Here's all of the handling we do on IOError:

http://www.selenic.com/hg/file/cbf2ea2f5ca1/mercurial/dispatch.py#l164

To the extent that we translate numbers to strings, that's a) done via
standard errno table and b) done for us by Python.

> > I don't consider that sort of thing to be good engineering practice.
> > First, it's directing effort to the wrong place: once such an error has
> > occurred, you've already lost. Second: you are liable to get your
> > diagnostic wrong, at which point you've probably stymied diagnosis by
> > humans.
> 
> If mercurial tries to open a file for writing and it fails because the
> file is too long, is it helpful to tell the user "cannot find the path
> specified", even if that is what windows reports? Does it help the
> human in diagnosing the problem? I think it doesn't. I think it is
> misleading and could make it hard to diagnose the problem.

And what if we decide the name is too long, when in fact there is some
other problem at play, like a missing directory? What if we say "oh, the
name is only 65 characters, just fine", when in fact we're on a
filesystem type like VFAT where that breaks? Now a user who has seen
'name too long' from Mercurial will prematurely rule out that
possibility when we have a false negative.

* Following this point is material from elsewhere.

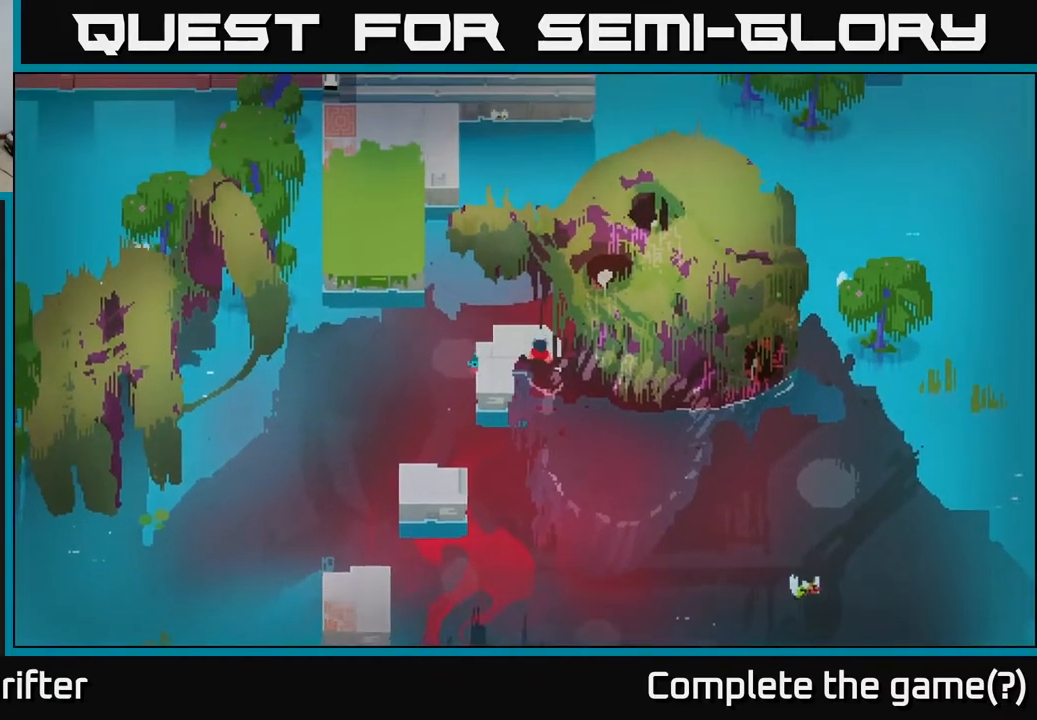
{"buttons": [], "left_stick": "center", "right_stick": "center", "events": [[117, "left_stick", "center"]]}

This is just another case of the perennial "tell me why permission was
denied" wish. To analyze why we get an EPERM error, we -must duplicate
the entirety of the kernel's permission-checking logic-, walking paths
from the top down, often without access to information we don't even
know we need (ACLs, SELinux state, filesystem type, locks held by other
processes, pending deletes, concurrent operations...). In general, it
can't be done and doing it partially will give misleading results.

-- 
Mathematics is the supreme nostalgia of our time.